What you should do:
Format the lines of the records, starting with the first and going on through the line containing "Bert Oosterbosch | column 4: Christian", as a JSON list of strings with one string per line, leaving out any blank lines.

START Supplied material

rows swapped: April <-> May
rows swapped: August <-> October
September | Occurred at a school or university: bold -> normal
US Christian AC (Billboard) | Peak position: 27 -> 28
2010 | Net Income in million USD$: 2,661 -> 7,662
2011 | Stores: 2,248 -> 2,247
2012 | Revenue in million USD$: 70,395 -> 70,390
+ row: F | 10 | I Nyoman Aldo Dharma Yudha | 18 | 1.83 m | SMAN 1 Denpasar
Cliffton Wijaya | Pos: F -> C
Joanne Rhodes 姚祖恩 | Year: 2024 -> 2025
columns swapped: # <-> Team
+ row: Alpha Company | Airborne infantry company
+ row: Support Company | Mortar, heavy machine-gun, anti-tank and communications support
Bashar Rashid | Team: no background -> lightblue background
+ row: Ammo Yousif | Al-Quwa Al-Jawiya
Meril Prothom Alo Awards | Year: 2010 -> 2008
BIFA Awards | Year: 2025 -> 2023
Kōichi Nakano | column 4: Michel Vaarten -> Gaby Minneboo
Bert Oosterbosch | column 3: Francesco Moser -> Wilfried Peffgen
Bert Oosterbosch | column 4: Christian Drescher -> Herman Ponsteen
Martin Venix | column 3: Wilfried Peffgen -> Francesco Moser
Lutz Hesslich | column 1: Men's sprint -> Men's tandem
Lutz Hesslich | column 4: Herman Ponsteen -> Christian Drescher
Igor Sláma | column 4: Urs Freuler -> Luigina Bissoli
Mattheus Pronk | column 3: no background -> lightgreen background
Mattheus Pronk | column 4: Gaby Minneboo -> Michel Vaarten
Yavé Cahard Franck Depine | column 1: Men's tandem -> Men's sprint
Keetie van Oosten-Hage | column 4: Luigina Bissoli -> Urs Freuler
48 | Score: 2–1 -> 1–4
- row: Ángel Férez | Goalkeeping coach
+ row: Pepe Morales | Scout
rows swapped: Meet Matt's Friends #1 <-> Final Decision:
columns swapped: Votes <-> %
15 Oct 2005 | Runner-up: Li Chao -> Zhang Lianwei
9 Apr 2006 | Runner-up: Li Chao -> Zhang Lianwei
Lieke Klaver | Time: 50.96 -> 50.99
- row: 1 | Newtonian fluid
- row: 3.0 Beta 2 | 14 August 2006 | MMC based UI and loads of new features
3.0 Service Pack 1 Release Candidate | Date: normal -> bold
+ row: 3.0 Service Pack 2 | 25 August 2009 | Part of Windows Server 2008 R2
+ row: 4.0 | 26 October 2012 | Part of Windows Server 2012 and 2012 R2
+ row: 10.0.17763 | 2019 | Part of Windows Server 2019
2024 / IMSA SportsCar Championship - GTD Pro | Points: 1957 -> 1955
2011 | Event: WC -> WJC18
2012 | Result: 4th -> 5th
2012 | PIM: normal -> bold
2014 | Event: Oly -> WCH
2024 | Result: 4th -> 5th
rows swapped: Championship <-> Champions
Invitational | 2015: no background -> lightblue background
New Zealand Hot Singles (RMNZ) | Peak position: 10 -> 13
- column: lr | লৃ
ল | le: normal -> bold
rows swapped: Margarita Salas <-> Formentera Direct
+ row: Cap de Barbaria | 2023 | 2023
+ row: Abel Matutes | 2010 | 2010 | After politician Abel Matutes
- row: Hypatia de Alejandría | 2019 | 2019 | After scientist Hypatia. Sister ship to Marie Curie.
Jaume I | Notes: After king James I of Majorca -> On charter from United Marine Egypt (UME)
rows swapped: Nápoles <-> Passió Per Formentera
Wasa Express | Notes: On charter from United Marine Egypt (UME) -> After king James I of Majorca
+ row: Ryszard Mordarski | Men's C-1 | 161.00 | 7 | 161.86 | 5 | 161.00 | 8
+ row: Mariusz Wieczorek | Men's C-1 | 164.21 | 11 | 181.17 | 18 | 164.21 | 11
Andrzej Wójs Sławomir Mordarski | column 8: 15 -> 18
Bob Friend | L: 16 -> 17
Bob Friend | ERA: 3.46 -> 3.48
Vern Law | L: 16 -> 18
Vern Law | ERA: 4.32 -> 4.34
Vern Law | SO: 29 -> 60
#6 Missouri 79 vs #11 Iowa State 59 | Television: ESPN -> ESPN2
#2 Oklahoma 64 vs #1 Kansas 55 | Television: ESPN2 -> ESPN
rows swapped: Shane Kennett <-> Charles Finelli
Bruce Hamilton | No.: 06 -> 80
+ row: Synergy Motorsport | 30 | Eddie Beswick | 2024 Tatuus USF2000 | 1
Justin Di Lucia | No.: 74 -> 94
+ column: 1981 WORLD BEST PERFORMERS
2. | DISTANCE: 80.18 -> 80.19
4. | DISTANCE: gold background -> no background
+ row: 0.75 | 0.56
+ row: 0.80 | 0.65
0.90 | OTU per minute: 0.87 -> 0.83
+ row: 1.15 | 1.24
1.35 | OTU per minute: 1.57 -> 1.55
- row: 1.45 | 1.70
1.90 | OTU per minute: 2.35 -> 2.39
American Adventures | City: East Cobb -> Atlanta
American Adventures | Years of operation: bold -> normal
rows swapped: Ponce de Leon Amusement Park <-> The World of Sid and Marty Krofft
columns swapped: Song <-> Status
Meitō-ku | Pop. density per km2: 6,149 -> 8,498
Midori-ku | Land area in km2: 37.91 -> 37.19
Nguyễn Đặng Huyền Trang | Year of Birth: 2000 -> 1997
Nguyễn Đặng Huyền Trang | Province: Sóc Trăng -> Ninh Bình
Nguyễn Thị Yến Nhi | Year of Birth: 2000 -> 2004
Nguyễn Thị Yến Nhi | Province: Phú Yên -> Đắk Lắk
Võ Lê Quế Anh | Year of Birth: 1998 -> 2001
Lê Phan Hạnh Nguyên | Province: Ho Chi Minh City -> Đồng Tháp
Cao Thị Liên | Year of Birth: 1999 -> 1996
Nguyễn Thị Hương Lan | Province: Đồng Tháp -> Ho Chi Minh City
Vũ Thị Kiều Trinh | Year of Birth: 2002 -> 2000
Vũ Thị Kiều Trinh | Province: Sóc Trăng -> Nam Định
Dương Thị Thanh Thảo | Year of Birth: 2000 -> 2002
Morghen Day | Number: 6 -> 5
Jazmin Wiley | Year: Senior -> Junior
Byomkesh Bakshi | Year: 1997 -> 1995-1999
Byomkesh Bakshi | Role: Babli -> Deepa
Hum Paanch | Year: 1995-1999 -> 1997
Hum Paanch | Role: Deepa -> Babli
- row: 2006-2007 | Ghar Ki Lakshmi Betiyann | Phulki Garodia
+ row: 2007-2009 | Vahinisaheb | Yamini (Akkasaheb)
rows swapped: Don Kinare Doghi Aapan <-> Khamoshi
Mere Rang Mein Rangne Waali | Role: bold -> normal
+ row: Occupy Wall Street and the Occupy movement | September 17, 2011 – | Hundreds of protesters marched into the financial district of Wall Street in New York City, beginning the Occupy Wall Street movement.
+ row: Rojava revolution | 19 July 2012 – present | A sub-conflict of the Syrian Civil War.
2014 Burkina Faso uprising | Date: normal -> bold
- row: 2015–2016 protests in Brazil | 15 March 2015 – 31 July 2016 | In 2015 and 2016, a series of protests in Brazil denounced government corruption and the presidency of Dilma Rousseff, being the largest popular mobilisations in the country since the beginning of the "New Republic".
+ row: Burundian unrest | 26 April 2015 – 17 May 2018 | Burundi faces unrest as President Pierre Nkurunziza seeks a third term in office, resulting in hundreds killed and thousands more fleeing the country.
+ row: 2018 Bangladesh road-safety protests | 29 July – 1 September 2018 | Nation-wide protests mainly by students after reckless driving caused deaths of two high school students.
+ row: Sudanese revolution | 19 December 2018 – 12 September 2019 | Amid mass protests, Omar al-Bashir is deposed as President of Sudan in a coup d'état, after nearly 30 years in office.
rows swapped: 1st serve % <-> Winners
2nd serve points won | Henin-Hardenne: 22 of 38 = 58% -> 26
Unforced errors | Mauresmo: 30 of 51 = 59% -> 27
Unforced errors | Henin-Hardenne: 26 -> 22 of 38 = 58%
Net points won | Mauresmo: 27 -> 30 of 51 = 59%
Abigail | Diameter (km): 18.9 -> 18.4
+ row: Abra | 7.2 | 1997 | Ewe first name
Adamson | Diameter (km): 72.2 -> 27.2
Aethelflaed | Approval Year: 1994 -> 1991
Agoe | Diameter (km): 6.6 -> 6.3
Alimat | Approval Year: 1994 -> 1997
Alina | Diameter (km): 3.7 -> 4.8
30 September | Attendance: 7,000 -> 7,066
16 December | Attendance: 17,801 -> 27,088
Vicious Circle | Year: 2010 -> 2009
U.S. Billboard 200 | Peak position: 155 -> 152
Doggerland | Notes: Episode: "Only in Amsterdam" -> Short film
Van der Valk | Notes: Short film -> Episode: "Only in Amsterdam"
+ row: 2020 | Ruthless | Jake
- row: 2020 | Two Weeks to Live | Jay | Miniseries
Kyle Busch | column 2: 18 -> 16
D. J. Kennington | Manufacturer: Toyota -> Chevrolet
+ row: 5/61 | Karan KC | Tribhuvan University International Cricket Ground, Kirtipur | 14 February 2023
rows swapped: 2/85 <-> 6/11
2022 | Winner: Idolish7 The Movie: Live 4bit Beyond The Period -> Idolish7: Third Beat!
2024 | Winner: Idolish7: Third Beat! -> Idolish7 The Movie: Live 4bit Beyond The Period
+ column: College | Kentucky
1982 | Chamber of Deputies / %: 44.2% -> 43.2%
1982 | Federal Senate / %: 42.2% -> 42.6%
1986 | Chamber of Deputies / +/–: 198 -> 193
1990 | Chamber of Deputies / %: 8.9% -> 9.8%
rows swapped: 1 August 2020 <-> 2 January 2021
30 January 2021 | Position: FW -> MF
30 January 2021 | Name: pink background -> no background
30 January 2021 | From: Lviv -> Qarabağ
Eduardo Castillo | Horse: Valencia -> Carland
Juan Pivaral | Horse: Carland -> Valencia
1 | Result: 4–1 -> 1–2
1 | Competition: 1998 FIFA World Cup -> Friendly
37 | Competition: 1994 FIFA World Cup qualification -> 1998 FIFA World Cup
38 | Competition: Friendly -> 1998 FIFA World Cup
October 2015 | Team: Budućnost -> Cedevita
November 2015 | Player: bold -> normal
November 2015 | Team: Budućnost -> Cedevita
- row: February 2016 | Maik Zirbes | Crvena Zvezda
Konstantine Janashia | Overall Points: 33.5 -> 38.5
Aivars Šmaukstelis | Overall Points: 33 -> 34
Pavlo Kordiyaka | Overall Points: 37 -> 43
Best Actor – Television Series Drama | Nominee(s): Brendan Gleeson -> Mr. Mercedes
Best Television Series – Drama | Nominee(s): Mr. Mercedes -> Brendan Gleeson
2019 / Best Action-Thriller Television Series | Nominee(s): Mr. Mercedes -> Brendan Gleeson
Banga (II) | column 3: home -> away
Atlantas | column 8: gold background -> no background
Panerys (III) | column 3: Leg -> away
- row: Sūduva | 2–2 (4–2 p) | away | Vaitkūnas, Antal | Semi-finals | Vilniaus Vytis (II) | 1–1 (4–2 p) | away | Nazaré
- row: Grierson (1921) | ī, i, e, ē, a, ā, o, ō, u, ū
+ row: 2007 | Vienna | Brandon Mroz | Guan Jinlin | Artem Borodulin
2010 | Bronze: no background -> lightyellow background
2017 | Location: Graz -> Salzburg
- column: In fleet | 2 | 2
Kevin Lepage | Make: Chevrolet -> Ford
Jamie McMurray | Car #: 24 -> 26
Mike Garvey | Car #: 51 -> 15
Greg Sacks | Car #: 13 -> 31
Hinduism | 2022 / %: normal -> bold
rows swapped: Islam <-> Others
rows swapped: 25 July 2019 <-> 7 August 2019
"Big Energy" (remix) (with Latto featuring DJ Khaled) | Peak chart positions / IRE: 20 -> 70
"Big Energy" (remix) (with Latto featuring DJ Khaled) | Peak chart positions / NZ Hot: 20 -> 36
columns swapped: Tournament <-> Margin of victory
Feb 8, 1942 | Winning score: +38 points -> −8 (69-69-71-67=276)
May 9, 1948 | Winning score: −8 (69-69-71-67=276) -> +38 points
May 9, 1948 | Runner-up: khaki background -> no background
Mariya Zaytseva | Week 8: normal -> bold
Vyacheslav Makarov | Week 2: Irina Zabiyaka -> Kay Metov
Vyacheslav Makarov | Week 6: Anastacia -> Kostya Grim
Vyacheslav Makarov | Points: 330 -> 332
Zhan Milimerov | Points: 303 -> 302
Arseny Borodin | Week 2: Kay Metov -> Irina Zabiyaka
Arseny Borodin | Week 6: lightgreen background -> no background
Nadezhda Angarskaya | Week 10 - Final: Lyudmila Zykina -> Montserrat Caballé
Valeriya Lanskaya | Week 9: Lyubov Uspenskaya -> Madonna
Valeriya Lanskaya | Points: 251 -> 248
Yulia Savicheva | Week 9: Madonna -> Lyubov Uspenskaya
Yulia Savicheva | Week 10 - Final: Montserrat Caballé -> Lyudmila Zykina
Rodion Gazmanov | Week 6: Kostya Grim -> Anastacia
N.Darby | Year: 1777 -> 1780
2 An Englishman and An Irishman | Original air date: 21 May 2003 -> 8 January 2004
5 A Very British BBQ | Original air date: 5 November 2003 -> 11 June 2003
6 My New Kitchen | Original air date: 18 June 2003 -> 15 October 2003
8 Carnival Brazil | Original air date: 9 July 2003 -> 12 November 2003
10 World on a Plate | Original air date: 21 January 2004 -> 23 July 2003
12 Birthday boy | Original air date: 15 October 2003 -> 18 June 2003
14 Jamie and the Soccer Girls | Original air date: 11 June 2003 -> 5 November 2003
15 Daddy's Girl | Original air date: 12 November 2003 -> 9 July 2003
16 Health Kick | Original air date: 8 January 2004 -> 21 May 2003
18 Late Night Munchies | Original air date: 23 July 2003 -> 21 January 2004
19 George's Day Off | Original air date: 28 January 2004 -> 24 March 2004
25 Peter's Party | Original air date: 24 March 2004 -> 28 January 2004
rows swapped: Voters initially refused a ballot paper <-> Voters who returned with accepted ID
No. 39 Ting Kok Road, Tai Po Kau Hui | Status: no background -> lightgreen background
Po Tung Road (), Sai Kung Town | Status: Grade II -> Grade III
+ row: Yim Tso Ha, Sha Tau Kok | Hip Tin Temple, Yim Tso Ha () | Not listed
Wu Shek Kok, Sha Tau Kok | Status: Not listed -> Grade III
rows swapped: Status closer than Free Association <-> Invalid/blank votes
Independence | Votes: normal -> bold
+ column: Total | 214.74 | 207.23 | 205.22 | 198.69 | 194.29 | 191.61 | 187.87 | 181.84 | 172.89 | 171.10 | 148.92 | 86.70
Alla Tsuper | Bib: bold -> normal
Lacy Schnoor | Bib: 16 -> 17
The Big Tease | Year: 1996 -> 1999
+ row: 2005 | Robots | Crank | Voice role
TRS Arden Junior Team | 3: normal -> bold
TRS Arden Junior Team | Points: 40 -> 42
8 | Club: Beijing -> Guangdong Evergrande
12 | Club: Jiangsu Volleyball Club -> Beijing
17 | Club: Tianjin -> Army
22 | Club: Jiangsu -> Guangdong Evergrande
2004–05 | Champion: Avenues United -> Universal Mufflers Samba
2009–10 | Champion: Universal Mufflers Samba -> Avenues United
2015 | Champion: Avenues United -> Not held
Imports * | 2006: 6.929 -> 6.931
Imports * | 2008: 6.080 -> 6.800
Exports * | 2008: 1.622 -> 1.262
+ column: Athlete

END Supplied material

Task solution:
[
  "rows swapped: April <-> May",
  "rows swapped: August <-> October",
  "September | Occurred at a school or university: bold -> normal",
  "US Christian AC (Billboard) | Peak position: 27 -> 28",
  "2010 | Net Income in million USD$: 2,661 -> 7,662",
  "2011 | Stores: 2,248 -> 2,247",
  "2012 | Revenue in million USD$: 70,395 -> 70,390",
  "+ row: F | 10 | I Nyoman Aldo Dharma Yudha | 18 | 1.83 m | SMAN 1 Denpasar",
  "Cliffton Wijaya | Pos: F -> C",
  "Joanne Rhodes 姚祖恩 | Year: 2024 -> 2025",
  "columns swapped: # <-> Team",
  "+ row: Alpha Company | Airborne infantry company",
  "+ row: Support Company | Mortar, heavy machine-gun, anti-tank and communications support",
  "Bashar Rashid | Team: no background -> lightblue background",
  "+ row: Ammo Yousif | Al-Quwa Al-Jawiya",
  "Meril Prothom Alo Awards | Year: 2010 -> 2008",
  "BIFA Awards | Year: 2025 -> 2023",
  "Kōichi Nakano | column 4: Michel Vaarten -> Gaby Minneboo",
  "Bert Oosterbosch | column 3: Francesco Moser -> Wilfried Peffgen",
  "Bert Oosterbosch | column 4: Christian Drescher -> Herman Ponsteen"
]